**PASSAGE**
Since the filing of its Quarterly Report on Form 10-Q for the quarterly period ended March 31, 2022 on May 16, 2022, the Company has issued an aggregate of 7,581,252 shares of common stock to the holder of the March 2020 Note in each case at a price per share equal to the Minimum Price as defined in Nasdaq Listing Rule 5635(d) for a weighted average price per share equal to approximately $0.16 in connection with exchange agreements pursuant to which the Company and the holder agreed to (i) partition new promissory notes in the form of the March 2020 Note in the aggregate original principal amount equal to $1,250,000 and then cause the outstanding balance of the March 2020 Note to be reduced by an aggregate of $1,250,000; and (ii) exchange the partitioned notes for the delivery of the shares of common stock.

**EXERCISE INSTRUCTIONS**
Carry on the passage about the shares issued to the holder of the March 2020 Note, beginning right after its final sentence.

**DATASET EXTRACT**
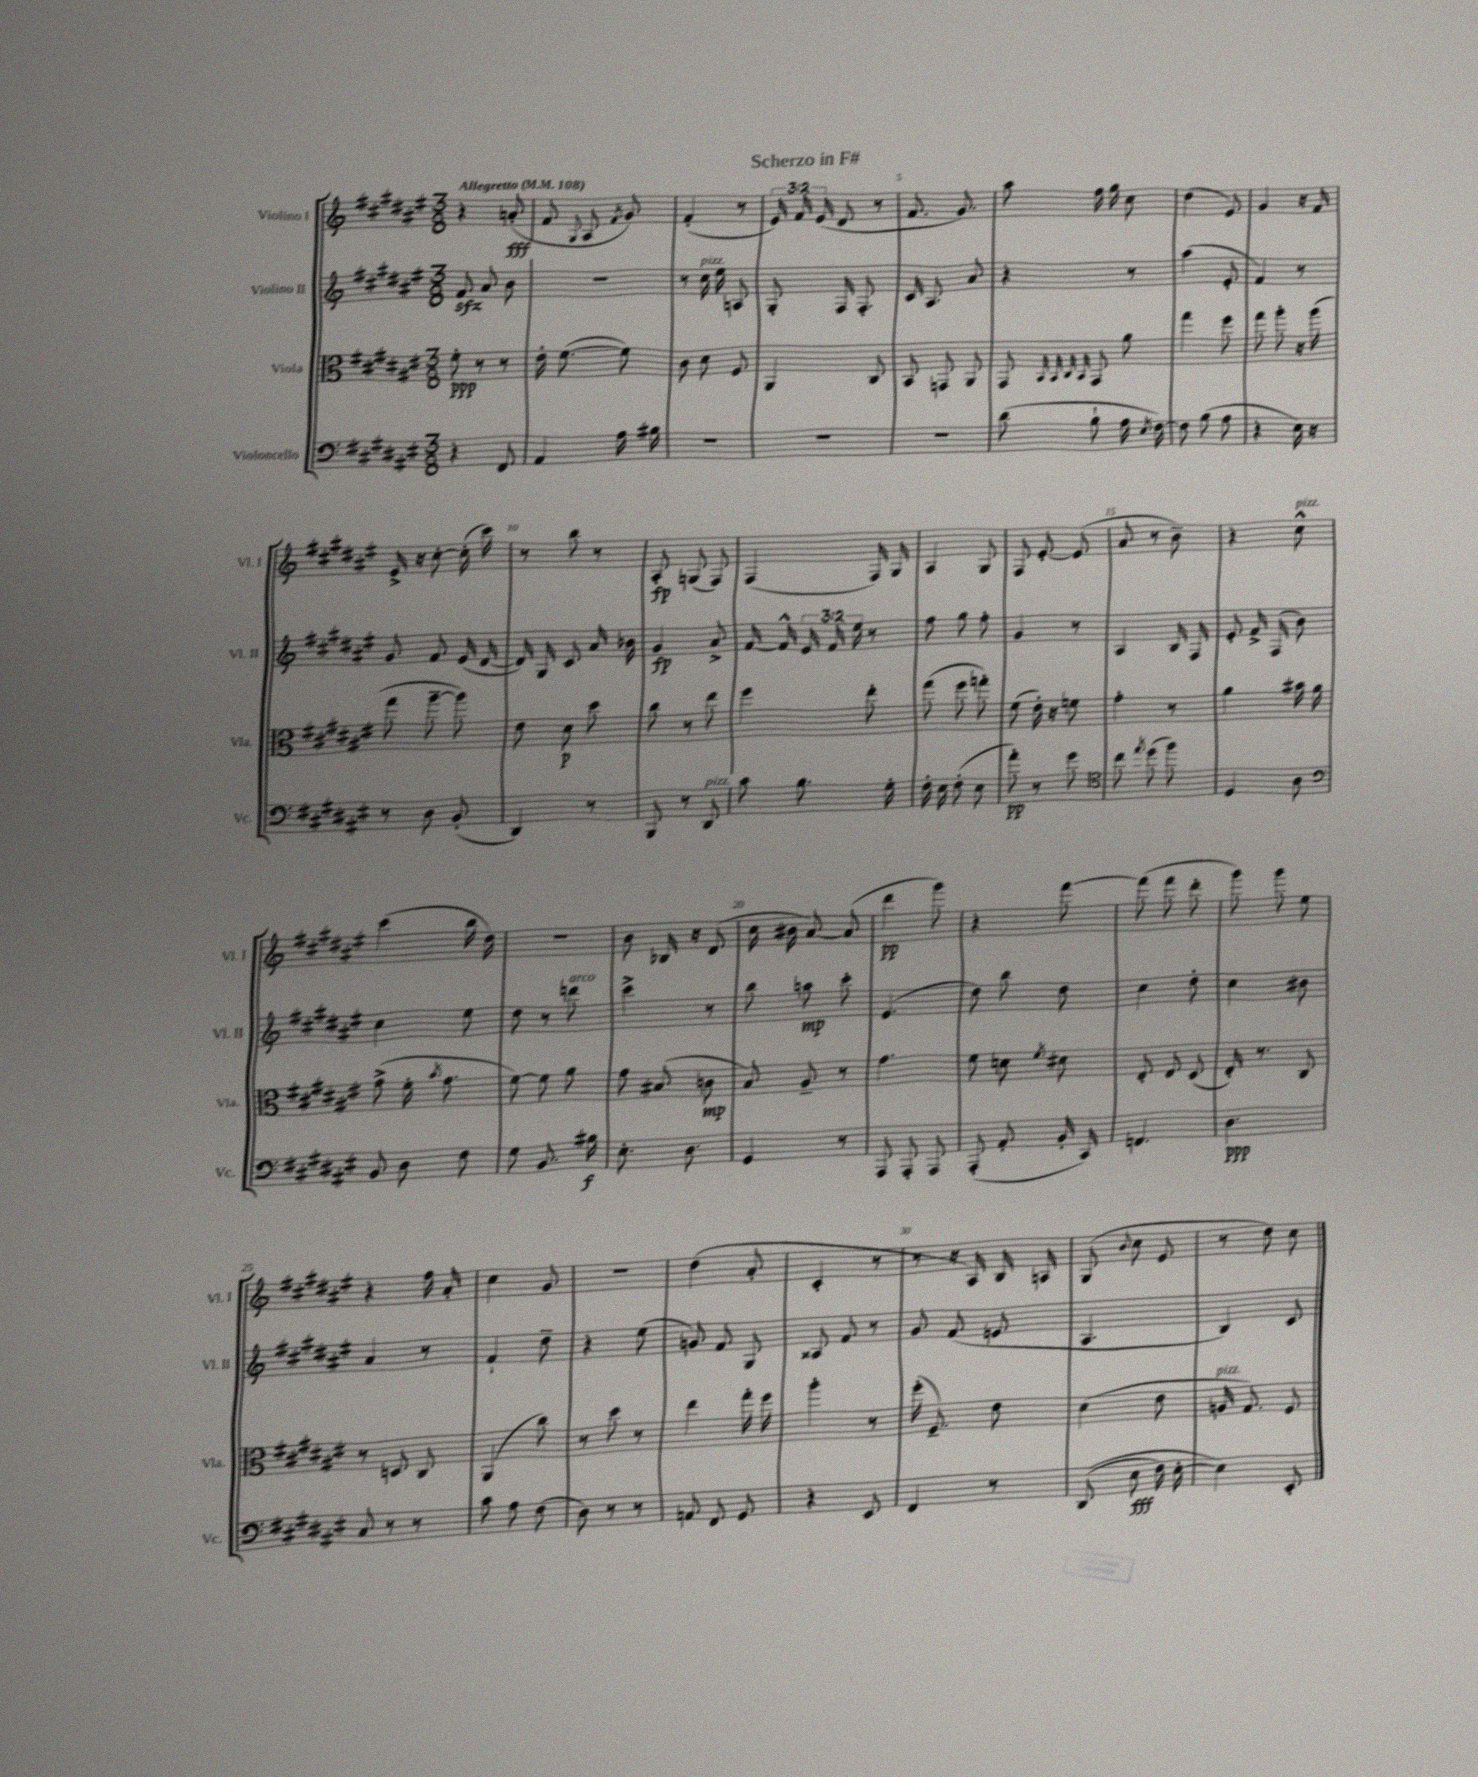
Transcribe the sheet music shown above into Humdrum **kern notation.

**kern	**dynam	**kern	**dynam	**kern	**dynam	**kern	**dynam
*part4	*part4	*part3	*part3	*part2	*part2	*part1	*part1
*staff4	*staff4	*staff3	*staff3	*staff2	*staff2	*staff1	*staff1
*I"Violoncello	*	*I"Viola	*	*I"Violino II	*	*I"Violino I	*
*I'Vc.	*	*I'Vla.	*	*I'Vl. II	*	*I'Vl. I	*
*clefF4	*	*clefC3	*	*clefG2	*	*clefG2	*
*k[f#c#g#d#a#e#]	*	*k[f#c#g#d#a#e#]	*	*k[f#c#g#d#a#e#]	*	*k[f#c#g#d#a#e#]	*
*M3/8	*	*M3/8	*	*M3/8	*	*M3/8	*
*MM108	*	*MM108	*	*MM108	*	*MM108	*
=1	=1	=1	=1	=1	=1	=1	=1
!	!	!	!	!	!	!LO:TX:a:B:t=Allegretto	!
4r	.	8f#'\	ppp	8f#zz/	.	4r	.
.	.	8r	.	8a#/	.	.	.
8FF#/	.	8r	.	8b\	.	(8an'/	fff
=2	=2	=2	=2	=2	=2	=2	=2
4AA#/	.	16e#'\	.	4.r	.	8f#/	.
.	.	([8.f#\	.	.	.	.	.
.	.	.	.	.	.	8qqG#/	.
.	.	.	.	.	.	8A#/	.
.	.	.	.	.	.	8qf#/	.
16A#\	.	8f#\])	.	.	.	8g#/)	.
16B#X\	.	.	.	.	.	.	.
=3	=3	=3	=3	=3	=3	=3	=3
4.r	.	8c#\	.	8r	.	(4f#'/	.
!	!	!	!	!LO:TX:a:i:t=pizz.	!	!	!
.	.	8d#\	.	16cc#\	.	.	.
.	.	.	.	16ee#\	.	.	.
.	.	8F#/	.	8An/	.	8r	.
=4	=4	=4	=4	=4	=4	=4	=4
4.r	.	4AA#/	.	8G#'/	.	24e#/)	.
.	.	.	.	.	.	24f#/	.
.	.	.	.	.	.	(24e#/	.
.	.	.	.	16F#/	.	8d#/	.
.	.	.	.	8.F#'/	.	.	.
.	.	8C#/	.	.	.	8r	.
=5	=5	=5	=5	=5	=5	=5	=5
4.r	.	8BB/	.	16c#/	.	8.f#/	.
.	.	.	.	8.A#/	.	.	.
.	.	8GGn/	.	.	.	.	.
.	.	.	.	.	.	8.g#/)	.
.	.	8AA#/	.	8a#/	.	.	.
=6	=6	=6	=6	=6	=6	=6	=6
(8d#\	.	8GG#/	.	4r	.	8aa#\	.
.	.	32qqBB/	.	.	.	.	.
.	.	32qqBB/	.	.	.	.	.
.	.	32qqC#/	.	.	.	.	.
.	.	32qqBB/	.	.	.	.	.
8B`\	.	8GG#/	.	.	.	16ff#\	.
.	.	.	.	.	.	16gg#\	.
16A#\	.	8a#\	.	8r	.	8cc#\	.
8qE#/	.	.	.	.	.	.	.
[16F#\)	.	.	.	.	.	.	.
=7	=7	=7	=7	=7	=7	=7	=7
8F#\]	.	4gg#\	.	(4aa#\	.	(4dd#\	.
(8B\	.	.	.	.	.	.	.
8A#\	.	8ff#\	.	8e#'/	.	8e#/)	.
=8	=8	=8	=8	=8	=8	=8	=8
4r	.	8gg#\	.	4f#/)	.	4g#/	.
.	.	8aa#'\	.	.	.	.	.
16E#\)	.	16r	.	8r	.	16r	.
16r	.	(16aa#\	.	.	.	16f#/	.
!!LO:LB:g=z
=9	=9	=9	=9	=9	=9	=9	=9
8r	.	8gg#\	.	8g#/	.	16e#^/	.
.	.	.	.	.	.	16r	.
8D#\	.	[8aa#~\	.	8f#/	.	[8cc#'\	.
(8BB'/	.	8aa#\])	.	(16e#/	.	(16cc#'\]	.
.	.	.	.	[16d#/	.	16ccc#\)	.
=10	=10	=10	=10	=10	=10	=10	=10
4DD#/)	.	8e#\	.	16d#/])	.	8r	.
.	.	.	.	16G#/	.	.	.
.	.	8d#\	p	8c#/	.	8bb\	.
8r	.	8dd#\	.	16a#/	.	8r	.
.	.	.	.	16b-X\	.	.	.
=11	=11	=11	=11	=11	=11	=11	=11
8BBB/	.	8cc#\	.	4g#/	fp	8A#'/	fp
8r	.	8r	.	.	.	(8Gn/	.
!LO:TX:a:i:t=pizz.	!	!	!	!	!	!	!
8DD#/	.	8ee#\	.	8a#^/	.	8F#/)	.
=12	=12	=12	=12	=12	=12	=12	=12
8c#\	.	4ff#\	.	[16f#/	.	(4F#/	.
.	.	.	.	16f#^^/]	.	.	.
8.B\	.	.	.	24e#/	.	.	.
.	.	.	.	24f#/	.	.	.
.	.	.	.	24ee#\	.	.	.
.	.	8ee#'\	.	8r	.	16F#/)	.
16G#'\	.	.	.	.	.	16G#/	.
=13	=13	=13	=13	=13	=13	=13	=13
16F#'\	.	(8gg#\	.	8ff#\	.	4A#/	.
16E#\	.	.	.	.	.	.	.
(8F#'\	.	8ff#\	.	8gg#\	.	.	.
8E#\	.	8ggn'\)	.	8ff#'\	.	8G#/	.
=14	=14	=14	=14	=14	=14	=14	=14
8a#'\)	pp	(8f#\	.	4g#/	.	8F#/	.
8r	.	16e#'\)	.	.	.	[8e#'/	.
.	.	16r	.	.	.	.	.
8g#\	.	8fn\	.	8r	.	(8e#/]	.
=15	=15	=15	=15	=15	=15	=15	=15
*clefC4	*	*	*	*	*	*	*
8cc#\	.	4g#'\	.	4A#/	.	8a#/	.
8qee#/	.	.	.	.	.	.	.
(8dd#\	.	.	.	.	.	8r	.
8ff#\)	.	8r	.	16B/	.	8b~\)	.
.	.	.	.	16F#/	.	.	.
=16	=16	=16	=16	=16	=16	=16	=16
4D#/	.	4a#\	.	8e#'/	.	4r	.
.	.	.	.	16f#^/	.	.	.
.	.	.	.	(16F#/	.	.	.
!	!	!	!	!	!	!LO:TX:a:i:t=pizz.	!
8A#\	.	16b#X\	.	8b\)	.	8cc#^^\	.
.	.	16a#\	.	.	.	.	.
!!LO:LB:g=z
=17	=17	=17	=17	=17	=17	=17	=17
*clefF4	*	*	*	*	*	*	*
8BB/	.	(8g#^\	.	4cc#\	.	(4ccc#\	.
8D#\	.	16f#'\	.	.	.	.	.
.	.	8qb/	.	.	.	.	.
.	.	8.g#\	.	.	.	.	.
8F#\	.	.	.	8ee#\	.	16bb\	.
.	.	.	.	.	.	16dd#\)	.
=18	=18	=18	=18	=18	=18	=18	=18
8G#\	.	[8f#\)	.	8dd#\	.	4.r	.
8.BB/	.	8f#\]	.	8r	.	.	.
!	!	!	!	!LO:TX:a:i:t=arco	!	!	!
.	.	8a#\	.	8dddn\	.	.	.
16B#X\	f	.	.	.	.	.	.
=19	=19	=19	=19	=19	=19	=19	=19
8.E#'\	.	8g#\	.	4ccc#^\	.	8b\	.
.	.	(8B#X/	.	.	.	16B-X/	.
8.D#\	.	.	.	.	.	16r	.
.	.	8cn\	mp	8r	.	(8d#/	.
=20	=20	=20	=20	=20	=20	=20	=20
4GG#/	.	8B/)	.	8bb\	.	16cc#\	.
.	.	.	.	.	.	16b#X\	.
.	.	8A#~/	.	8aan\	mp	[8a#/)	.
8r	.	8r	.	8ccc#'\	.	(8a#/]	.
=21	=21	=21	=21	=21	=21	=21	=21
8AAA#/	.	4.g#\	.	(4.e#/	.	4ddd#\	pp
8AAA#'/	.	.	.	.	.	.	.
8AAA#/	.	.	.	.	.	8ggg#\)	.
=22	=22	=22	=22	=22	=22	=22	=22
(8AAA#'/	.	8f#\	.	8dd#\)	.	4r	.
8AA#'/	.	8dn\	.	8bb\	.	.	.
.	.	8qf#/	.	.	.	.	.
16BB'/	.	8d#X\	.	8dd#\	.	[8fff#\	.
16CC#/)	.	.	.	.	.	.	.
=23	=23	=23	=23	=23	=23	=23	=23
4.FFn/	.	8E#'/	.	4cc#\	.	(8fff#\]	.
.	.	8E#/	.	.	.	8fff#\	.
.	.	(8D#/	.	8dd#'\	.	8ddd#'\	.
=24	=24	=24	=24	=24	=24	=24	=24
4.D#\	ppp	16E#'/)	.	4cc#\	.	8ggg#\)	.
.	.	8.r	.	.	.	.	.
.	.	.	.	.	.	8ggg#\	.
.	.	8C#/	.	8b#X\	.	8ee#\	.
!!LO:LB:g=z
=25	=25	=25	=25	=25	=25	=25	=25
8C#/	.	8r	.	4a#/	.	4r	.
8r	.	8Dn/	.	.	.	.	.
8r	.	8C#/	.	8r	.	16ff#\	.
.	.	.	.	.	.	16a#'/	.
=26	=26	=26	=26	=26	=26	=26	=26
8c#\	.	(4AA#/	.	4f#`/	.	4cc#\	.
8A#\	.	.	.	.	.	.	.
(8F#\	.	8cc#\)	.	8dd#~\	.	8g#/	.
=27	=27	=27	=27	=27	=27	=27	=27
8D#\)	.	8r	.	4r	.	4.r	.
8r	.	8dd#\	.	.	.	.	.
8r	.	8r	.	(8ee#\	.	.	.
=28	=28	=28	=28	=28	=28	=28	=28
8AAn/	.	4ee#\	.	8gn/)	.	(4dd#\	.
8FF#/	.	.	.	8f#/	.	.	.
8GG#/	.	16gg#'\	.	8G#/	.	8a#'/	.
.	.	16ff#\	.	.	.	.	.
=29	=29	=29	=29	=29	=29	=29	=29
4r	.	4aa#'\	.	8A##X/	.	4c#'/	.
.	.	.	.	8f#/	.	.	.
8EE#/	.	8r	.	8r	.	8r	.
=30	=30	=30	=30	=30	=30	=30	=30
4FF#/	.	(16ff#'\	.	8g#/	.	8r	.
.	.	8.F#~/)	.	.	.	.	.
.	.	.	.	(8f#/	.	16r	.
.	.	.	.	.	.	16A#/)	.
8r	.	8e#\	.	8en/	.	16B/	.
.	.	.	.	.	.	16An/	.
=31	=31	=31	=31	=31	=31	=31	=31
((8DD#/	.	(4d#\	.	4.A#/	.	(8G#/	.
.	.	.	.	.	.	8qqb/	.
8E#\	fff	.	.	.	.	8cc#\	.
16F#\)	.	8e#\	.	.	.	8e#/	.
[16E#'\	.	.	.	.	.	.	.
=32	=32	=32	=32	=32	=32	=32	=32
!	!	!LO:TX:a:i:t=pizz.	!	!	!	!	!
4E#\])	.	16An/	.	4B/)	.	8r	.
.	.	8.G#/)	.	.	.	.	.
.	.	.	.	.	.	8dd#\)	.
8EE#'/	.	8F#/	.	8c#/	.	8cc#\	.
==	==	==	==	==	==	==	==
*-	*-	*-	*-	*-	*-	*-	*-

---

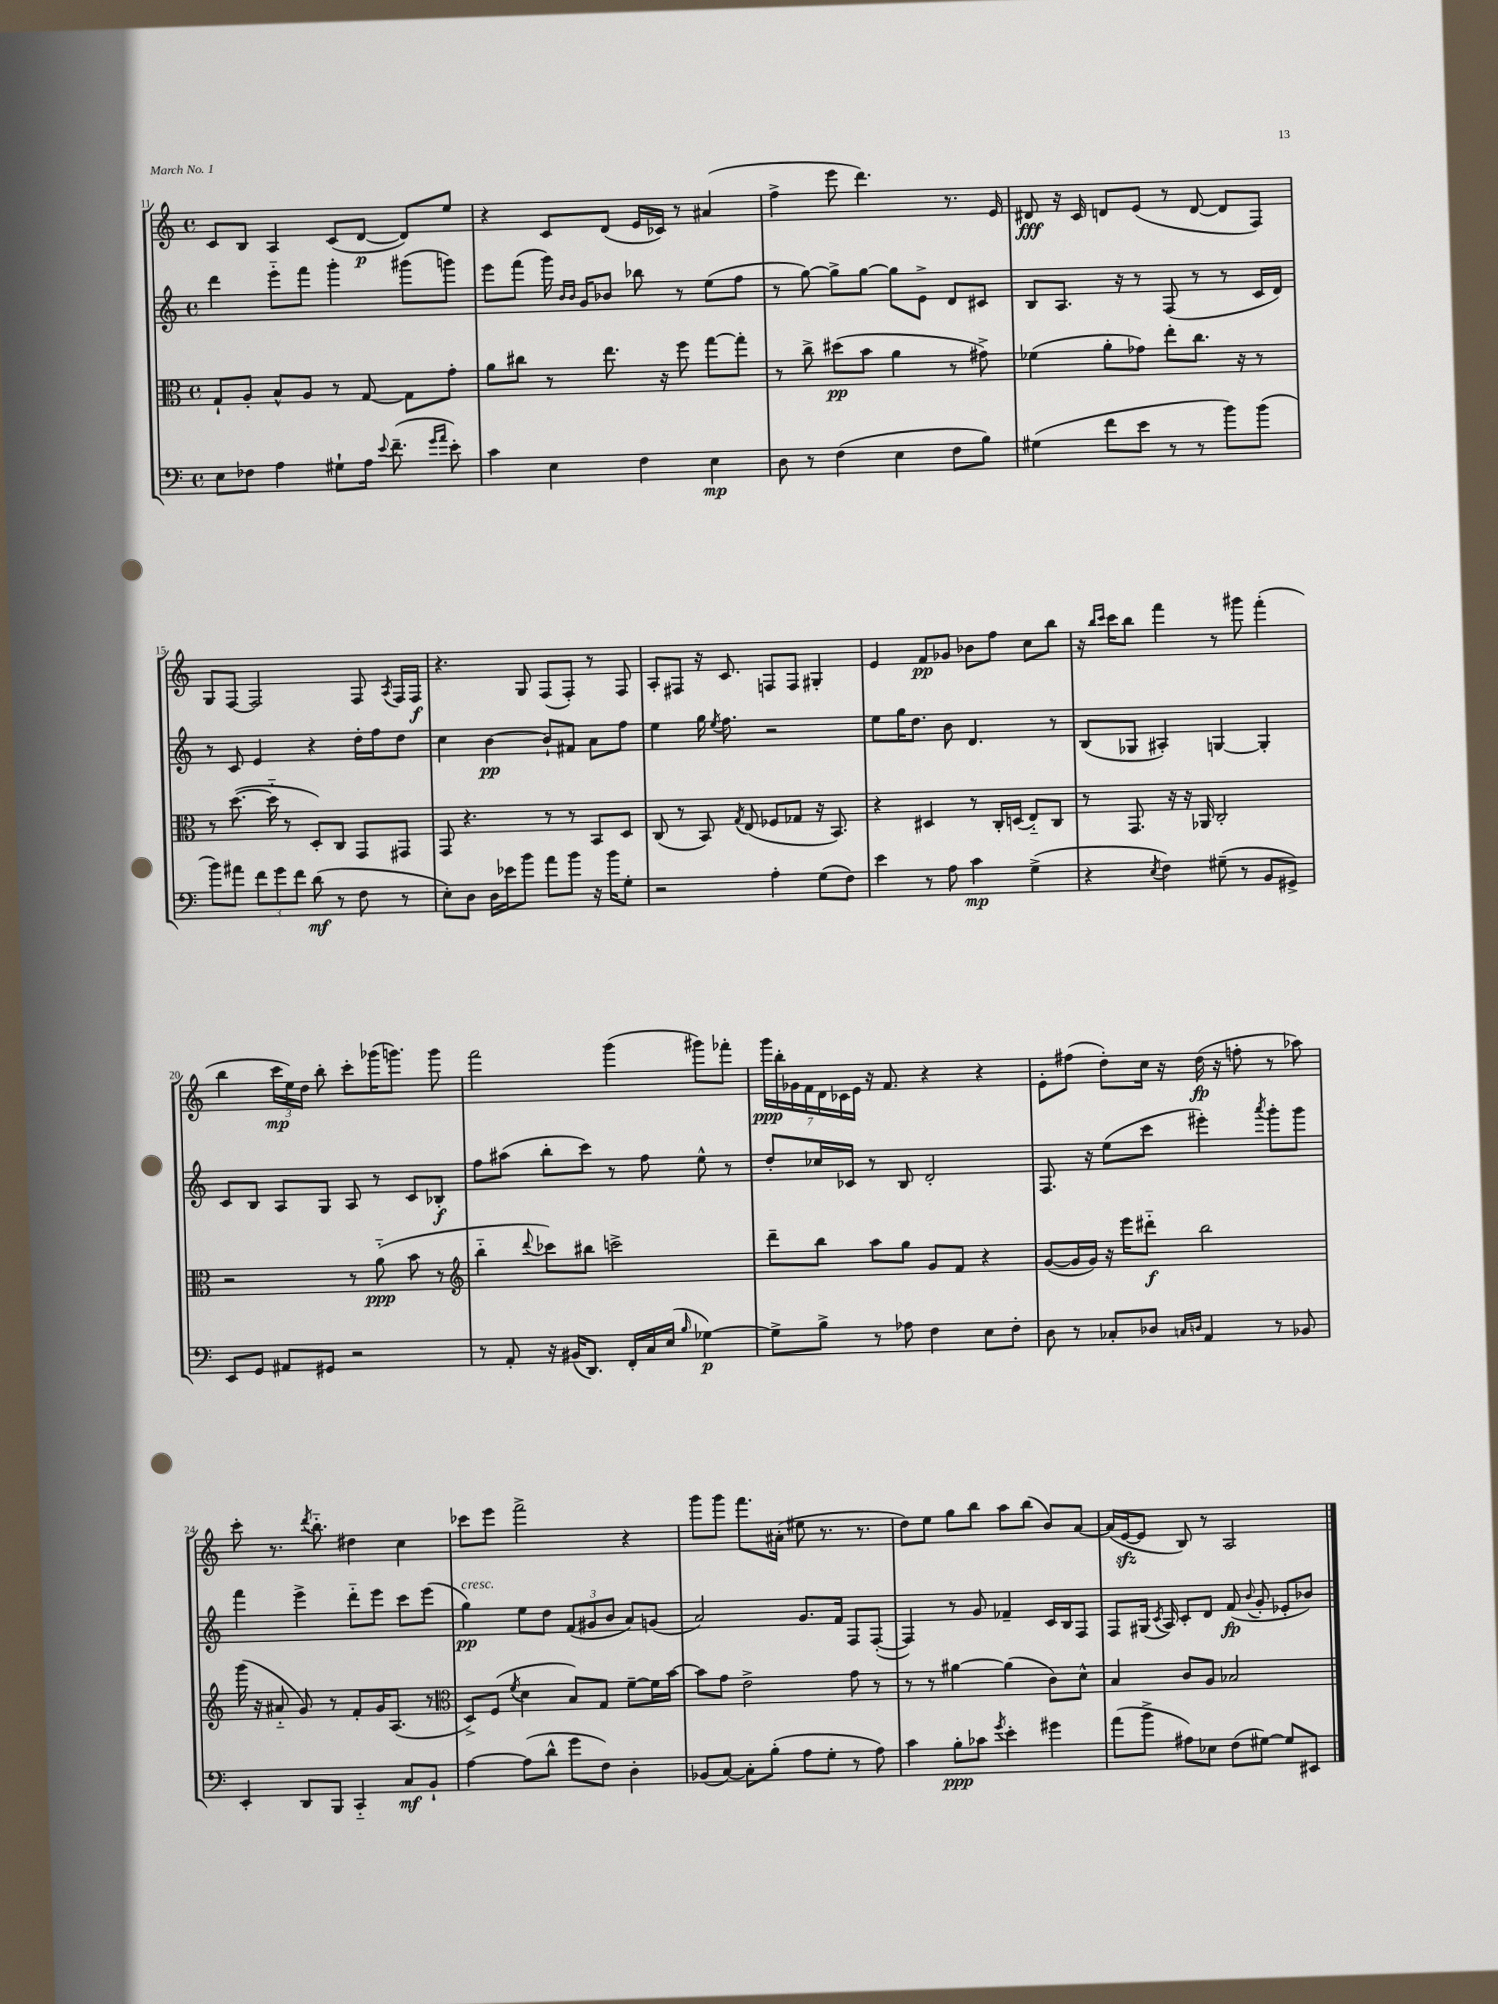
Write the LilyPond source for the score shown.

**EXERCISE OUTPUT**
On July 1, 2022, the Company loaned $150,000 to Cardinal Venture Holdings LLC (“CVH”). The Company is a member of CVH. CVH owns certain interests in the sponsor entity (the “Sponsor”) to a special purpose acquisition corporation (the “SPAC”). The loan bears no interest and is due and payable in full on the earlier of: (i) the date by which the SPAC has to complete a merger, capital stock exchange, asset acquisition, stock purchase, reorganization or similar business combination with one or more businesses (a “Business Combination”), and (ii) immediately prior to the date of consummation of the Business Combination of the SPAC, unless accelerated upon the occurrence of an event of default. Nadir Ali, the Company’s Chief Executive Officer and director, is also a member in CVH through 3AM, LLC, which may, in certain circumstances, be entitled to manage the affairs of CVH.

 

Item 9.01 Financial Statements and Exhibits.

 

Exhibit No.   Description
     
4.1   Promissory Note, dated as of July 22, 2022.
     
5.1   Opinion of Mitchell Silberberg & Knupp LLP, dated July 22, 2022.
     
10.1  

Equity Distribution Agreement, dated as of July 22, 2022, between Inpixon and Maxim Group LLC.

     
10.2*   Note Purchase Agreement, dated as of July 22, 2022.
     
23.1   Consent of Mitchell Silberberg & Knupp LLP (included in Exhibit 5.1).
     
104   Cover Page Interactive Data File (embedded within the Inline XBRL document).

 

*Certain schedules, exhibits and similar attachments have been omitted pursuant to Item 601(a)(5) of Regulation S-K. Inpixon hereby undertakes to furnish copies of such omitted materials supplementally upon request by the SEC.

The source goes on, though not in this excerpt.